--- Materials provided ---
# # # #

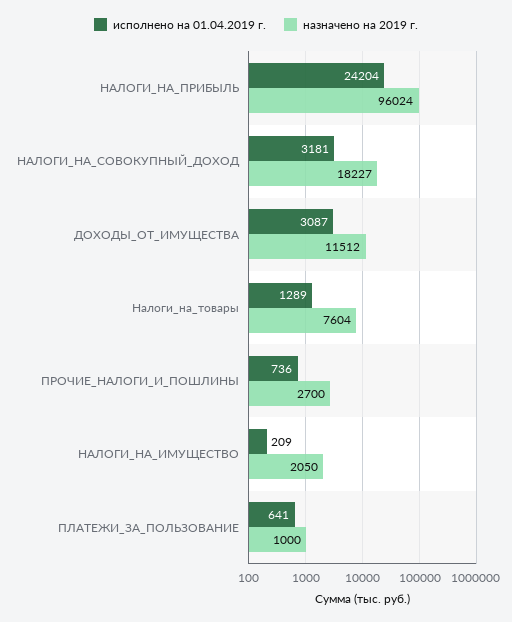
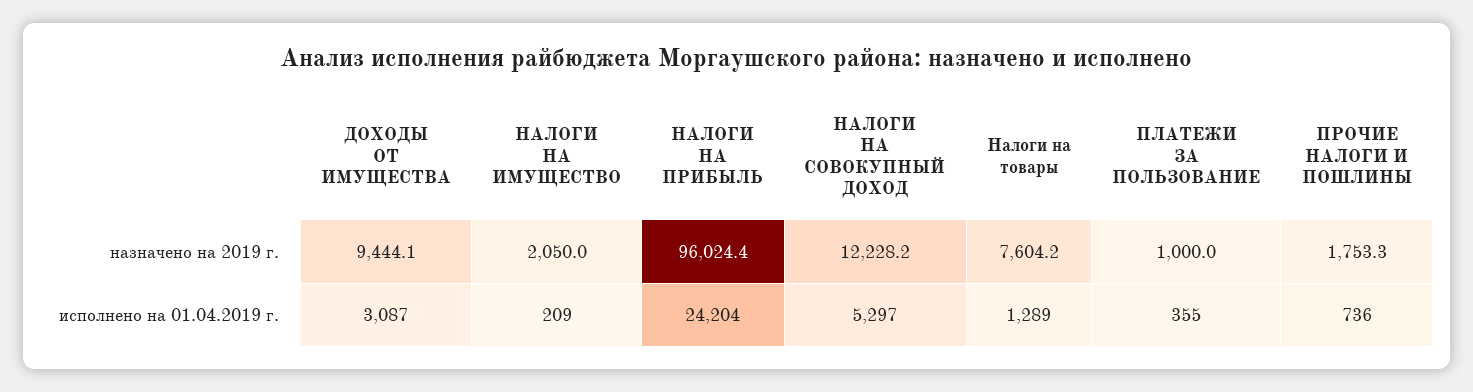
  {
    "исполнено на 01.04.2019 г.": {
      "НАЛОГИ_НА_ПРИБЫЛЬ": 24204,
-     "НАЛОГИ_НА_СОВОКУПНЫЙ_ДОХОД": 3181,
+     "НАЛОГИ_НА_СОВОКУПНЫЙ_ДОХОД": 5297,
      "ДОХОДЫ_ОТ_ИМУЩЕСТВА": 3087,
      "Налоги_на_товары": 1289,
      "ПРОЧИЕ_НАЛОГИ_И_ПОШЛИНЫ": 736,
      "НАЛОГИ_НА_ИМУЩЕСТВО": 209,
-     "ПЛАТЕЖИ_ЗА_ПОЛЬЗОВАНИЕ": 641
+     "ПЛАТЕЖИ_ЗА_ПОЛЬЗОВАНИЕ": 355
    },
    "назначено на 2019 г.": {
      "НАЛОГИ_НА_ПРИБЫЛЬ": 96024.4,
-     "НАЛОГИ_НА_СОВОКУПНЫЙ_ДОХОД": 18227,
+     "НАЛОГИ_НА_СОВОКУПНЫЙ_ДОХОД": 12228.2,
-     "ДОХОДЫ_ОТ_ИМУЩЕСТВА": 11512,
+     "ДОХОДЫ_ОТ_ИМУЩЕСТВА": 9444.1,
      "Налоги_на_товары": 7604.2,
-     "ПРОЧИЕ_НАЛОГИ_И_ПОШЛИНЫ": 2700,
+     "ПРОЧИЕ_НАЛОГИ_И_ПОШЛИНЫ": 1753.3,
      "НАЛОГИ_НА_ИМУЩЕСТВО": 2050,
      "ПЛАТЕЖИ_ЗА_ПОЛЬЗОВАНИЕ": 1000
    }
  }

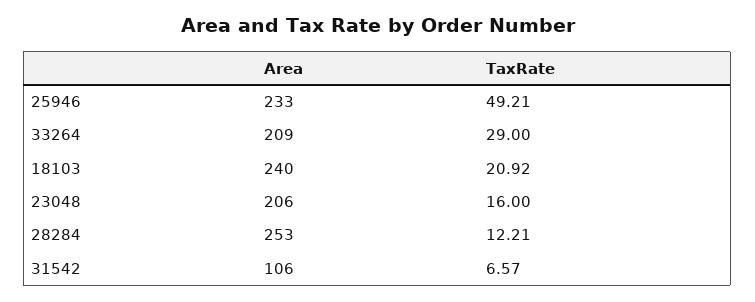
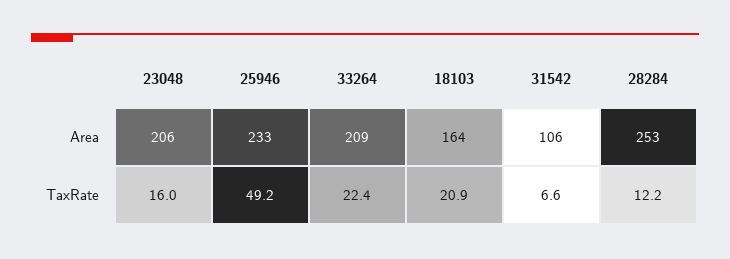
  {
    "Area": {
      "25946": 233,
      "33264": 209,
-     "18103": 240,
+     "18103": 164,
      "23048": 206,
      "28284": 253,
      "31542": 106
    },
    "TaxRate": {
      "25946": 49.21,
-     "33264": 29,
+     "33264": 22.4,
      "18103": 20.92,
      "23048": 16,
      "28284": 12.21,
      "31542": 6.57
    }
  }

# # # #

--- Task objective ---
Once the pictures are set aside, output all of the data above verbatim.

--- Task solution ---
  {
    "исполнено на 01.04.2019 г.": {
      "НАЛОГИ_НА_ПРИБЫЛЬ": 24204,
-     "НАЛОГИ_НА_СОВОКУПНЫЙ_ДОХОД": 3181,
+     "НАЛОГИ_НА_СОВОКУПНЫЙ_ДОХОД": 5297,
      "ДОХОДЫ_ОТ_ИМУЩЕСТВА": 3087,
      "Налоги_на_товары": 1289,
      "ПРОЧИЕ_НАЛОГИ_И_ПОШЛИНЫ": 736,
      "НАЛОГИ_НА_ИМУЩЕСТВО": 209,
-     "ПЛАТЕЖИ_ЗА_ПОЛЬЗОВАНИЕ": 641
+     "ПЛАТЕЖИ_ЗА_ПОЛЬЗОВАНИЕ": 355
    },
    "назначено на 2019 г.": {
      "НАЛОГИ_НА_ПРИБЫЛЬ": 96024.4,
-     "НАЛОГИ_НА_СОВОКУПНЫЙ_ДОХОД": 18227,
+     "НАЛОГИ_НА_СОВОКУПНЫЙ_ДОХОД": 12228.2,
-     "ДОХОДЫ_ОТ_ИМУЩЕСТВА": 11512,
+     "ДОХОДЫ_ОТ_ИМУЩЕСТВА": 9444.1,
      "Налоги_на_товары": 7604.2,
-     "ПРОЧИЕ_НАЛОГИ_И_ПОШЛИНЫ": 2700,
+     "ПРОЧИЕ_НАЛОГИ_И_ПОШЛИНЫ": 1753.3,
      "НАЛОГИ_НА_ИМУЩЕСТВО": 2050,
      "ПЛАТЕЖИ_ЗА_ПОЛЬЗОВАНИЕ": 1000
    }
  }

  {
    "Area": {
      "25946": 233,
      "33264": 209,
-     "18103": 240,
+     "18103": 164,
      "23048": 206,
      "28284": 253,
      "31542": 106
    },
    "TaxRate": {
      "25946": 49.21,
-     "33264": 29,
+     "33264": 22.4,
      "18103": 20.92,
      "23048": 16,
      "28284": 12.21,
      "31542": 6.57
    }
  }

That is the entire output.